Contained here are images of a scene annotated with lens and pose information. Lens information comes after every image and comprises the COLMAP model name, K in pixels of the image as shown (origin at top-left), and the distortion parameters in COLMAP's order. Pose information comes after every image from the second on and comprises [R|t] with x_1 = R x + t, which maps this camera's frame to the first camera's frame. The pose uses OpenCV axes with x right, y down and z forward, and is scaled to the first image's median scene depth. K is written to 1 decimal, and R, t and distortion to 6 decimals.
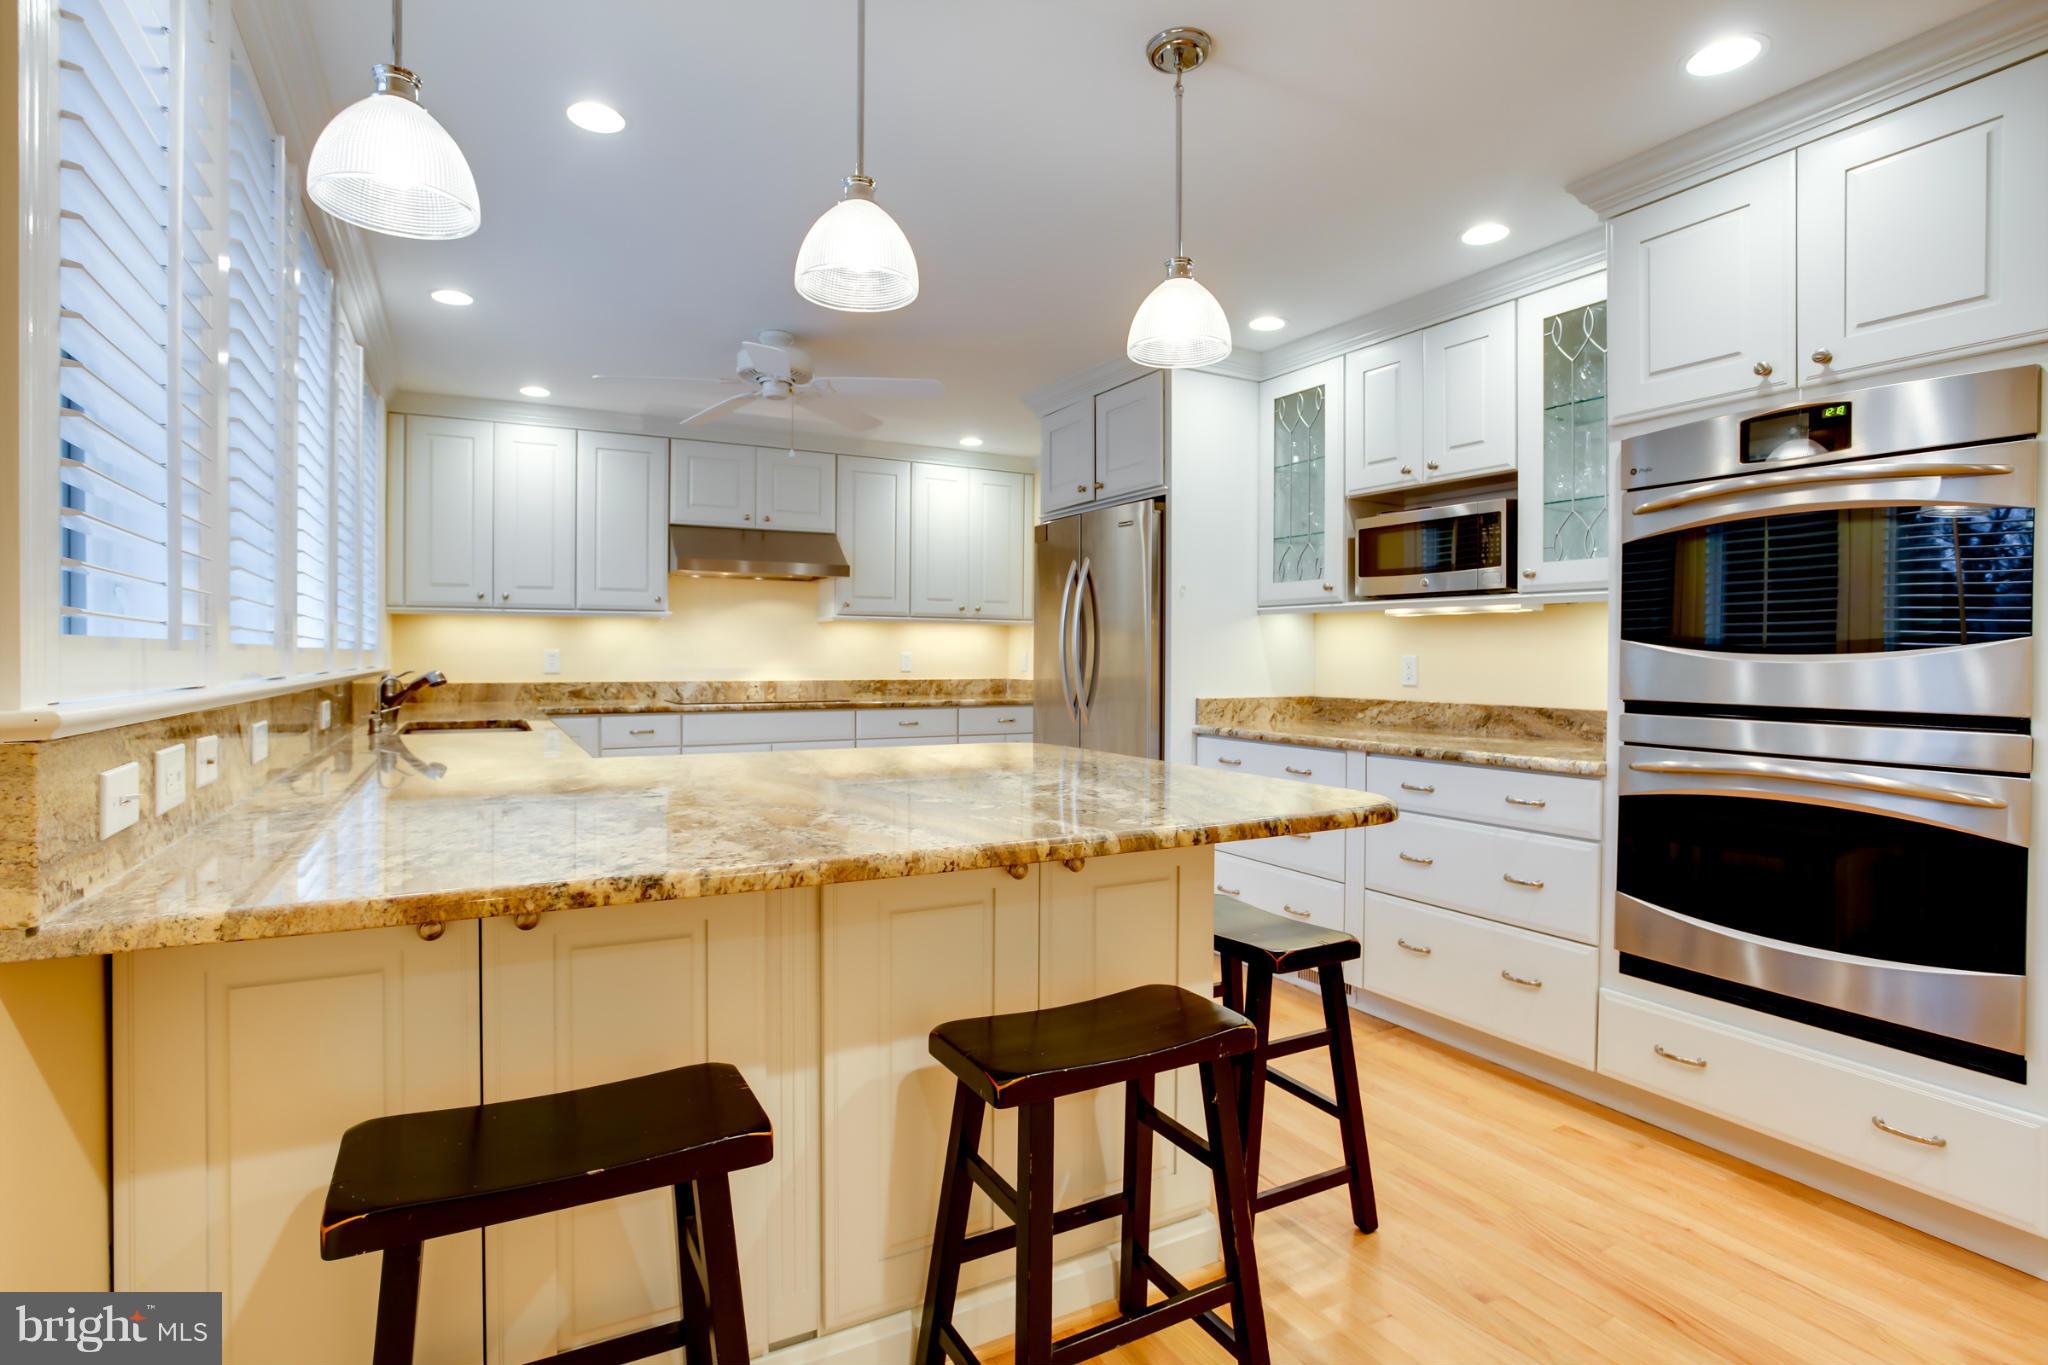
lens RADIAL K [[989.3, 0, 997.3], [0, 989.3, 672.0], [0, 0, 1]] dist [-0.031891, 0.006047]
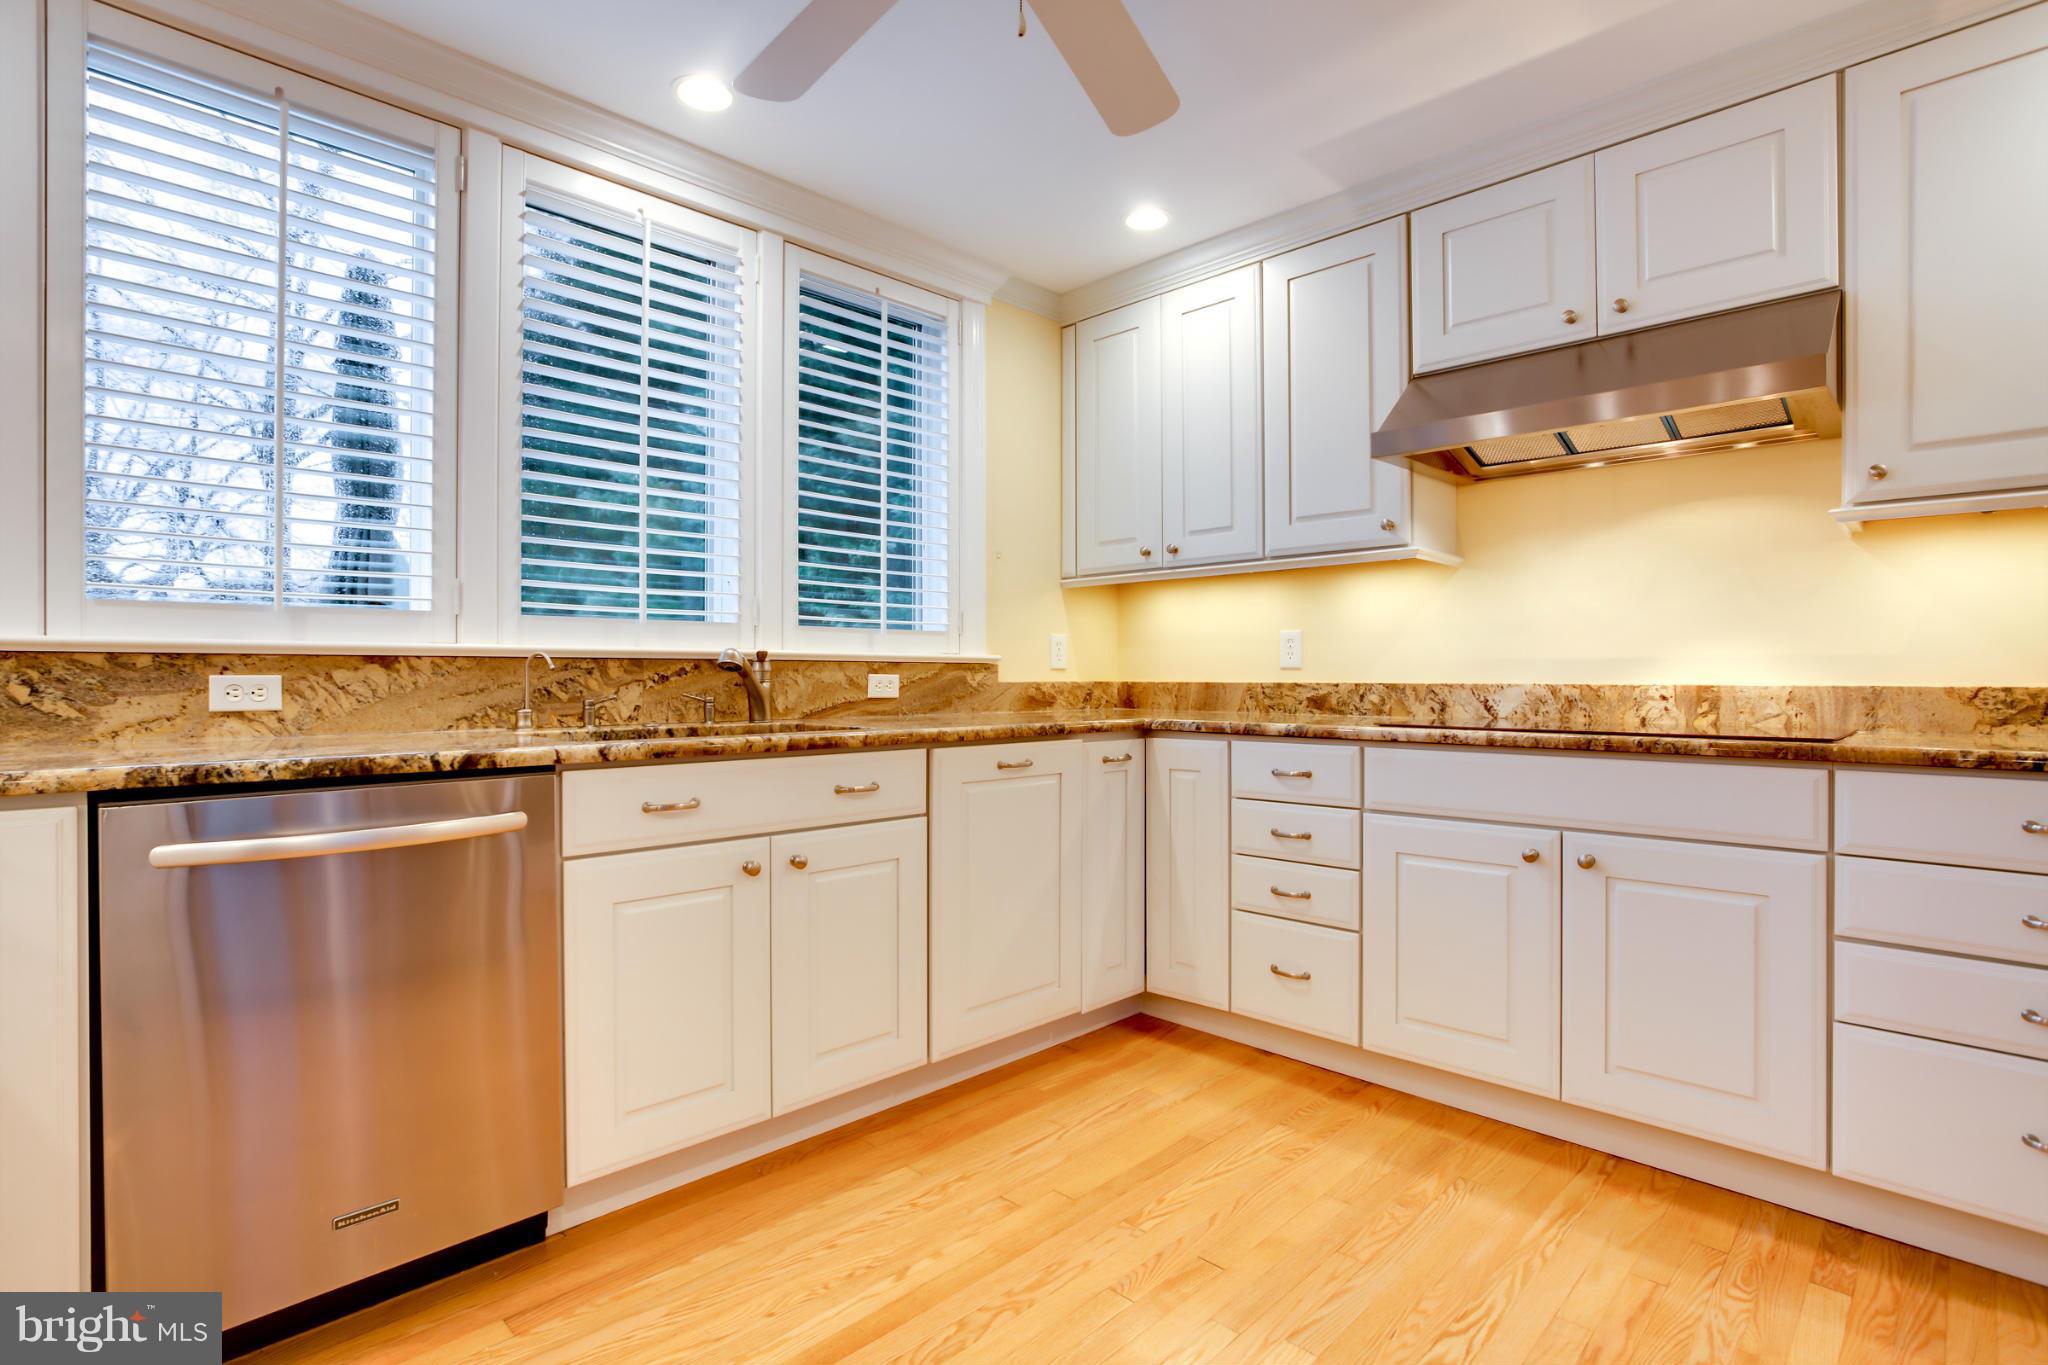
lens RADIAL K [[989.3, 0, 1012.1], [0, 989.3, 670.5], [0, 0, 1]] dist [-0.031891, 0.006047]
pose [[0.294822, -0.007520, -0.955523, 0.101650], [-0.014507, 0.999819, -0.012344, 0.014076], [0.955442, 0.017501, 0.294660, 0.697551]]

...

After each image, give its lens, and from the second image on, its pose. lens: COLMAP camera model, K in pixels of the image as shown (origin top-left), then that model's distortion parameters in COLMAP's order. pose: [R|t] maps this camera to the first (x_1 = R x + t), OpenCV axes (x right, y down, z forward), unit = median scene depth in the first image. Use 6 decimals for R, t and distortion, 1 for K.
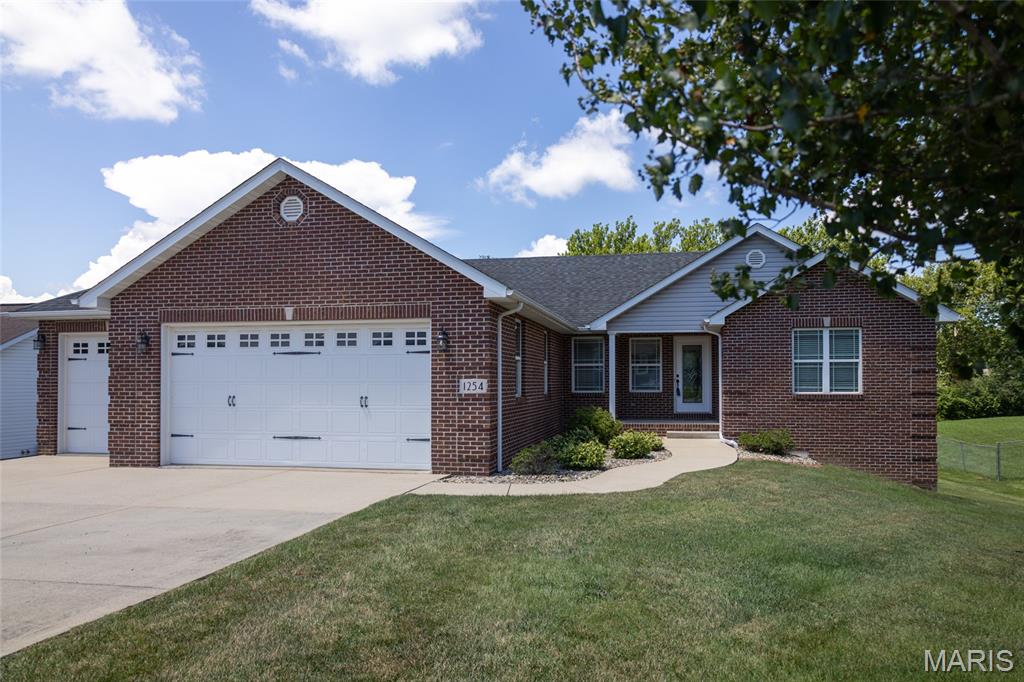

> Task brief: Revise the lines starting with the line that contains "Contained here are" and going on through the line that contains "0.017501, 0.294660, 0.697551]]", putting "setting" in place of "scene" and changing nothing else. Give only those lines, and leave the pictures out.

> Answer box:
Contained here are images of a setting annotated with lens and pose information. Lens information comes after every image and comprises the COLMAP model name, K in pixels of the image as shown (origin at top-left), and the distortion parameters in COLMAP's order. Pose information comes after every image from the second on and comprises [R|t] with x_1 = R x + t, which maps this camera's frame to the first camera's frame. The pose uses OpenCV axes with x right, y down and z forward, and is scaled to the first image's median setting depth. K is written to 1 decimal, and R, t and distortion to 6 decimals.
lens RADIAL K [[989.3, 0, 997.3], [0, 989.3, 672.0], [0, 0, 1]] dist [-0.031891, 0.006047]
lens RADIAL K [[989.3, 0, 1012.1], [0, 989.3, 670.5], [0, 0, 1]] dist [-0.031891, 0.006047]
pose [[0.294822, -0.007520, -0.955523, 0.101650], [-0.014507, 0.999819, -0.012344, 0.014076], [0.955442, 0.017501, 0.294660, 0.697551]]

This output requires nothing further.